Indianapolis Responders Ready For The Big Game

Indianapolis EMS is ready for Sunday's kick off, working closely with Indianapolis firefighters in an integrated command and management system.


“The game allows us to test the plan,” Priest said. “We think it is completely transferable to other events anywhere.”

The Super Care Clinic will be available to any visitor who might have a minor injury or illness that doesn’t need, or want, emergency room care, Priest said.

Chest pain, difficulty breathing and severe trauma calls will be transported to one of the city’s hospitals for more definitive care.

Doctors and support staff from the region’s hospitals will provide the care and many are providing service at or below cost, Priest said. “Nobody is making money on this.

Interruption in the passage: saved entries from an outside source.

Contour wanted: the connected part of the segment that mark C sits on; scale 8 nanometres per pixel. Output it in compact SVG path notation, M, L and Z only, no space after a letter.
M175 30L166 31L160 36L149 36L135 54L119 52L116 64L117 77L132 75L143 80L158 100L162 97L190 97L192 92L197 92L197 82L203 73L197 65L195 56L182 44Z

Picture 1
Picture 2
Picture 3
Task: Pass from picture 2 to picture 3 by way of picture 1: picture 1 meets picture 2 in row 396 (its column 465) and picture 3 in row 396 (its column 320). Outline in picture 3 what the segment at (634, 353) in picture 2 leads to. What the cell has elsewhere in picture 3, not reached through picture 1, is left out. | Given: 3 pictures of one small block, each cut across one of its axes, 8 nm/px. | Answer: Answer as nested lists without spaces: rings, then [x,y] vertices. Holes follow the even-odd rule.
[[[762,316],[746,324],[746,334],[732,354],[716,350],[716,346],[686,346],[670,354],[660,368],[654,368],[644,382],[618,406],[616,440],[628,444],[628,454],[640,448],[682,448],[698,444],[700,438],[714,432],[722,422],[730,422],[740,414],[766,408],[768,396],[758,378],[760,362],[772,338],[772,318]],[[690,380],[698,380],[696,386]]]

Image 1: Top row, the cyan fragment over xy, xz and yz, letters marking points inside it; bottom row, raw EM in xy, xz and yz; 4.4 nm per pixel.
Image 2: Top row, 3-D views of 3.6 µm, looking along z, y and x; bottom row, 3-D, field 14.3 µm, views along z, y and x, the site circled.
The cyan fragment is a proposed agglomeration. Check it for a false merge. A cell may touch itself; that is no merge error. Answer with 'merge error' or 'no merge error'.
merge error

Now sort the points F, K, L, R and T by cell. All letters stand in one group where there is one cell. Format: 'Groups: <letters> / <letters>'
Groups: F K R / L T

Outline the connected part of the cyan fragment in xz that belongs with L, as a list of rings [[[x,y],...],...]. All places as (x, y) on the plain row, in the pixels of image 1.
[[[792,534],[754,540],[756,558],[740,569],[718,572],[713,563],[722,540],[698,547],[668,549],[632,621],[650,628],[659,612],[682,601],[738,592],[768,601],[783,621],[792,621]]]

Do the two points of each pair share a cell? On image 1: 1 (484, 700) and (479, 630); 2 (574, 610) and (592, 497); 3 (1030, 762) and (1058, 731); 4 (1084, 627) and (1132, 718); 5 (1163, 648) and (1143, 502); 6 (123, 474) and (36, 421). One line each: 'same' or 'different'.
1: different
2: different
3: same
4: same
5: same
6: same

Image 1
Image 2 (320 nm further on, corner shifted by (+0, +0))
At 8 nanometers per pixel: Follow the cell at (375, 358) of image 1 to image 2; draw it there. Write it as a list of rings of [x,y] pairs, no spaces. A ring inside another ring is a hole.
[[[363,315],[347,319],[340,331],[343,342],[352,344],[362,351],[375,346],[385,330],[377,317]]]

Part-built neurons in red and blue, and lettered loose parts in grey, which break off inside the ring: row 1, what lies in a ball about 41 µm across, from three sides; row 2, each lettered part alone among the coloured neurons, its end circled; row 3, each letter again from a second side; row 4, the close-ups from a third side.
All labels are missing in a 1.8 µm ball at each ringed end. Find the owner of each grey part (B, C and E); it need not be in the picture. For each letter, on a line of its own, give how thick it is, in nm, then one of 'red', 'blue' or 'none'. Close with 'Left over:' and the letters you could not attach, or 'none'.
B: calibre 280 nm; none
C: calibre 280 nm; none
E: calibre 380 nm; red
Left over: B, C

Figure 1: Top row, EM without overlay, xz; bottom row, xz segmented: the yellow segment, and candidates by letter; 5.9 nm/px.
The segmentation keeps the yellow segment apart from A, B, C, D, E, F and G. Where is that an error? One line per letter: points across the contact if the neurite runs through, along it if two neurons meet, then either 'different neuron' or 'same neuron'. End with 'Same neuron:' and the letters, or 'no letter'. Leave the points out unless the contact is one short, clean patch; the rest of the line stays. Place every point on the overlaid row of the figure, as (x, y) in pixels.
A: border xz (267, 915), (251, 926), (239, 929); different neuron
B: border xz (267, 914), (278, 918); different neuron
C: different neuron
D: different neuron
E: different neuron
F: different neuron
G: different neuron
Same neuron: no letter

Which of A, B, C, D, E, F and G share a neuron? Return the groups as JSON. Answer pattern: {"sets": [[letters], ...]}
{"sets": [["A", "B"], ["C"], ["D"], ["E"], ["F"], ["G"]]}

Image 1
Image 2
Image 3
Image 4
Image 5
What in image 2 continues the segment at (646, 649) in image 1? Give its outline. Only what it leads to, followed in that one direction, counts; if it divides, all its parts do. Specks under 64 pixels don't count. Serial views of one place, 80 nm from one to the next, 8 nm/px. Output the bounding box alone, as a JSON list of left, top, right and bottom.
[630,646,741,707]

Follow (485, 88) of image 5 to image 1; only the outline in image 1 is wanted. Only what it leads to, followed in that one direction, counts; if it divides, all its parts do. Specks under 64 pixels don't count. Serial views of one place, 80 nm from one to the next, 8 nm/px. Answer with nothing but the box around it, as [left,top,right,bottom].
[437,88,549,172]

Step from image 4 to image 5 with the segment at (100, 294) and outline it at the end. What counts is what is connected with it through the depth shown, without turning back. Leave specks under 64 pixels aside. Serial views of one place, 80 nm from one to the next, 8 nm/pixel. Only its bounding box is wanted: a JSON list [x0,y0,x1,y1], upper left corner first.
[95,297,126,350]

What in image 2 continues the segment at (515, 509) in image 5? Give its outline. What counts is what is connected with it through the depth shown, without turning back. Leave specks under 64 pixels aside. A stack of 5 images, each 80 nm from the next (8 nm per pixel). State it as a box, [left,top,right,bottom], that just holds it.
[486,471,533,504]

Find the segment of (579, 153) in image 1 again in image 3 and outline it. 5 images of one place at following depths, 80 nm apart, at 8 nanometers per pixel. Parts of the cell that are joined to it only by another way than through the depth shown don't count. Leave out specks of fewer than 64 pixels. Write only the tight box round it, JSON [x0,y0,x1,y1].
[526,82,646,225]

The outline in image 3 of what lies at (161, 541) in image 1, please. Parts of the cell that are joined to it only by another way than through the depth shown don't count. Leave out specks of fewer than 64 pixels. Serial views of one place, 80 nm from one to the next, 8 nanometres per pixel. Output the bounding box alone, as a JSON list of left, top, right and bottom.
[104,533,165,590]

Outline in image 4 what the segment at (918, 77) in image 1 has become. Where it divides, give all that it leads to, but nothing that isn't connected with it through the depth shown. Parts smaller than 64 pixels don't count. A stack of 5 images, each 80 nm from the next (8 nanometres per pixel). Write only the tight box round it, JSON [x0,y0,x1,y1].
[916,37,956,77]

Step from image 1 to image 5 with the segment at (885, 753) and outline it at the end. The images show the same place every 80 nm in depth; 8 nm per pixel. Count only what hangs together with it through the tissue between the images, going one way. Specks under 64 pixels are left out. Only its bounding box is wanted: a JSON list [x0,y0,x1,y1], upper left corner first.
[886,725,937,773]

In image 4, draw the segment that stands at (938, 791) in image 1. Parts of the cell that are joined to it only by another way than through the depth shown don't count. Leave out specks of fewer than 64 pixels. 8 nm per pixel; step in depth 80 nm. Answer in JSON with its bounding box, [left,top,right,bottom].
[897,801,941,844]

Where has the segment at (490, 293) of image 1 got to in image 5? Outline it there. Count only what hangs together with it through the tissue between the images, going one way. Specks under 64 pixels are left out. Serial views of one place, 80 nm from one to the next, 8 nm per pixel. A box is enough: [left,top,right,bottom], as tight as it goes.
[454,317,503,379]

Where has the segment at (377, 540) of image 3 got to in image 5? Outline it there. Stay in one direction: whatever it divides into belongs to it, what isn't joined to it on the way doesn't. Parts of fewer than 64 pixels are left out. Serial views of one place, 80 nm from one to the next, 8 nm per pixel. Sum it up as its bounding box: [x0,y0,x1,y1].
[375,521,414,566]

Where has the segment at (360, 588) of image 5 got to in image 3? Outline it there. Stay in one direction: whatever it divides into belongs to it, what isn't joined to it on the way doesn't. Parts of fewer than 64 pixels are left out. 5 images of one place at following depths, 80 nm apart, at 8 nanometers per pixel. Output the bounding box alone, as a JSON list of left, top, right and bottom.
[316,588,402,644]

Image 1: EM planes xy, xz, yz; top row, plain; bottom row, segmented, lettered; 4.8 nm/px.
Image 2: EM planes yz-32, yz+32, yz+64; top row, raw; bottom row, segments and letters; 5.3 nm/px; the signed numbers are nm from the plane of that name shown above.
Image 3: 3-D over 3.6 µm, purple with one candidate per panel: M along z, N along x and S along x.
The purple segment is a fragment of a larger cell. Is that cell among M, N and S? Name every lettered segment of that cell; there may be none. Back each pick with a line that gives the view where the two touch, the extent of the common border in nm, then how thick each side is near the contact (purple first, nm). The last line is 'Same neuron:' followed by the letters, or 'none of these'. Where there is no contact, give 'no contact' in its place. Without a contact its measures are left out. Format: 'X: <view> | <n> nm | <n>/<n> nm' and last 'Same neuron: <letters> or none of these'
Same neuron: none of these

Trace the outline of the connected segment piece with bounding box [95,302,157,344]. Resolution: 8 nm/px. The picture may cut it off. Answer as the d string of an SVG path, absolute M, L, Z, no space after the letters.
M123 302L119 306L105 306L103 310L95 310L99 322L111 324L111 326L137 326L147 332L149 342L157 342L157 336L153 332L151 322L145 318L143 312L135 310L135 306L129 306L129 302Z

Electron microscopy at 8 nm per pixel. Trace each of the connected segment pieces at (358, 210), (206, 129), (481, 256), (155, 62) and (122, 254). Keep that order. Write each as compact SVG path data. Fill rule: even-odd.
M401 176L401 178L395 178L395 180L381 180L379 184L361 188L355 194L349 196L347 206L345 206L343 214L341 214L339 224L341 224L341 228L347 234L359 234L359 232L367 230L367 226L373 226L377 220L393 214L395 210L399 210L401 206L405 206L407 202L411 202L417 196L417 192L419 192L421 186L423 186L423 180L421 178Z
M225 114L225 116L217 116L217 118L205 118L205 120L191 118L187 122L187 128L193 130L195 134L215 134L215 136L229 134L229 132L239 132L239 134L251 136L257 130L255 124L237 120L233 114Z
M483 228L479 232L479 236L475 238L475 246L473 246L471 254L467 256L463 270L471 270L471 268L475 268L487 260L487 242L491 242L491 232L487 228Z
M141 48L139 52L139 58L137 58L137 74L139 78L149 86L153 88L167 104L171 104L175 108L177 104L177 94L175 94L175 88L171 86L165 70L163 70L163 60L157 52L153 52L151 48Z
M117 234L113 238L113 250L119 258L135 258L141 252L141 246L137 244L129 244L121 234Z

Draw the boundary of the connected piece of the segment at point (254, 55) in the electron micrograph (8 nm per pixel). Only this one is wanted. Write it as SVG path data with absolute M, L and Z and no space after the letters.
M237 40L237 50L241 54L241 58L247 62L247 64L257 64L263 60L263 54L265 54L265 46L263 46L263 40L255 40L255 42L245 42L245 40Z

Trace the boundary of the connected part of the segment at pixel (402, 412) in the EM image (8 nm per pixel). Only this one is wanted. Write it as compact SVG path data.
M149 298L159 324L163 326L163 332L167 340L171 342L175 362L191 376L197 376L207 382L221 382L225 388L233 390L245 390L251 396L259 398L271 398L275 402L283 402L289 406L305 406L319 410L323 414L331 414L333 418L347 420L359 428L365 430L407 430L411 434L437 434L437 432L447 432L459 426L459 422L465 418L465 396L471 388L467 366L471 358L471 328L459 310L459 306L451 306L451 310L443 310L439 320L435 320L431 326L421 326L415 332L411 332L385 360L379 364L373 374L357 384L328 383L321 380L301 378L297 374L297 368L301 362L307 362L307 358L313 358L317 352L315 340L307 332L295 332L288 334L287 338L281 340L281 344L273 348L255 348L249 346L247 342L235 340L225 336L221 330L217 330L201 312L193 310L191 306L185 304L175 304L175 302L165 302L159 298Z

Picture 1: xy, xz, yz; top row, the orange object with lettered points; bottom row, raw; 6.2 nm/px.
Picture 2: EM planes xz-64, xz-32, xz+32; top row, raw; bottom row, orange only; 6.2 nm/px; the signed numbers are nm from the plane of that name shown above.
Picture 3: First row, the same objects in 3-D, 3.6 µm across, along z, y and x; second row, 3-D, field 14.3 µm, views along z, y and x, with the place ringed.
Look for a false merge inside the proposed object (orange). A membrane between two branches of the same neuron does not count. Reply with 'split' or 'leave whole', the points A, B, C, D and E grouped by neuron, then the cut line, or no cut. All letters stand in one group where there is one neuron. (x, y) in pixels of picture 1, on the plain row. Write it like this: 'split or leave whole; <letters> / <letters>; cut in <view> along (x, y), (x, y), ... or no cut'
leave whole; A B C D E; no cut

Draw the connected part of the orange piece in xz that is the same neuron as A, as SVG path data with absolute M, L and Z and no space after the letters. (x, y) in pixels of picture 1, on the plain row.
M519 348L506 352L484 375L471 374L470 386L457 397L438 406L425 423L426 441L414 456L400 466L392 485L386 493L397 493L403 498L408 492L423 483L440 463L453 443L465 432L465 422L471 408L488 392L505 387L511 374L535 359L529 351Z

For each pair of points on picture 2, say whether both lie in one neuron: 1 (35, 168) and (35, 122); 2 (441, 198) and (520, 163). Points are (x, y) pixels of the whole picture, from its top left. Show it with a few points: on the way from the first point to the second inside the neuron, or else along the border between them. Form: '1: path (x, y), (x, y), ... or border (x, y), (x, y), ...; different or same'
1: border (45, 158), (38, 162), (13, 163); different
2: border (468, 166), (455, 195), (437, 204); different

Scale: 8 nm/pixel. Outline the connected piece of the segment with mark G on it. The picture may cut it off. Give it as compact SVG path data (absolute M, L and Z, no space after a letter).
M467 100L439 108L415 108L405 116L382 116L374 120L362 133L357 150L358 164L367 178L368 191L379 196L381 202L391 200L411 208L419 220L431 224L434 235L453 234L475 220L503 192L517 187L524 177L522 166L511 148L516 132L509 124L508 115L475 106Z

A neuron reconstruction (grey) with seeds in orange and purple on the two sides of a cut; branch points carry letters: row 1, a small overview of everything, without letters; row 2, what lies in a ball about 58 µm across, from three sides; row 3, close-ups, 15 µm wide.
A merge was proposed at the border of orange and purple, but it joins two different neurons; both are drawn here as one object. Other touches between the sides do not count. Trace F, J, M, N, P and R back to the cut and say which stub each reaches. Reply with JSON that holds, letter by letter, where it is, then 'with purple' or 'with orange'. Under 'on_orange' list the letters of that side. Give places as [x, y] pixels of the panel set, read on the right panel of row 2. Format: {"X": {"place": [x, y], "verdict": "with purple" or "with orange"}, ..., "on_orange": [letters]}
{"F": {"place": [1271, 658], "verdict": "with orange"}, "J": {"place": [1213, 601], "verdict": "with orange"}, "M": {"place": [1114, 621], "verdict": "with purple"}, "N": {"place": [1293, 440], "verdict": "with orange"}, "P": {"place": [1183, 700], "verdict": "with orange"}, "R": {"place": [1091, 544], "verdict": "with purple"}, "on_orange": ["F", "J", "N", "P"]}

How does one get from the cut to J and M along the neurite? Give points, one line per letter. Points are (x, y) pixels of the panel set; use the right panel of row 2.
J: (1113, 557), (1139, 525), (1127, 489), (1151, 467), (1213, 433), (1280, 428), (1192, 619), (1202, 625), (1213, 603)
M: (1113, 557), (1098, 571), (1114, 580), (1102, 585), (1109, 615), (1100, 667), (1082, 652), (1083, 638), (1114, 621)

That’s not the intent.”

Patients who opt into Super Care Clinic service will be charged a flat fee of $80 which will include any testing that might be required and basic treatment, Priest said.

As for MESH, Priest said it’s a public/private non-profit agency based in Indianapolis that works with emergency service agencies in the region to respond to emergency events and to sustain efforts and remain viable through recovery.

Its mission during the duration of Super Bowl is to relieve the burden on local hospitals, Priest said.

Ford, Indianapolis EMS administration chief, said his providers have full discretion over where patients are taken based on protocols and the provider’s best judgment.

As for the injuries and illnesses anticipated, Ford said it’s difficult to predict precisely what will happen. However, experience shows many of the calls will be for trip and fall injuries and minor lacerations as well as dealing with the consequences of imbibing.

With lots of parties and open bars, Ford is anticipating dealing with many intoxicated patients during the event. Some will just be sick, others might be unconscious and the providers will decide where the individuals need to be to receive appropriate care.

Ford said he expects approximately 50 calls per day with as many as 50 percent of those patients requiring transport for care. It’s obviously difficult to predict call volume, and that’s why planning and preparedness are so important, he said.

“We’re pretty used to this type of event with the Indianapolis 500 and the Brickyard,” Ford said.

Ford is confident his team is ready for whatever happens and he’s pleased with the extra levels of security to make sure everyone is safe. It makes it a bit more challenging to move people, vehicles and equipment around, but it’s worth it.

“It’s all about logistics,” Ford said. “It’s something we do every day.”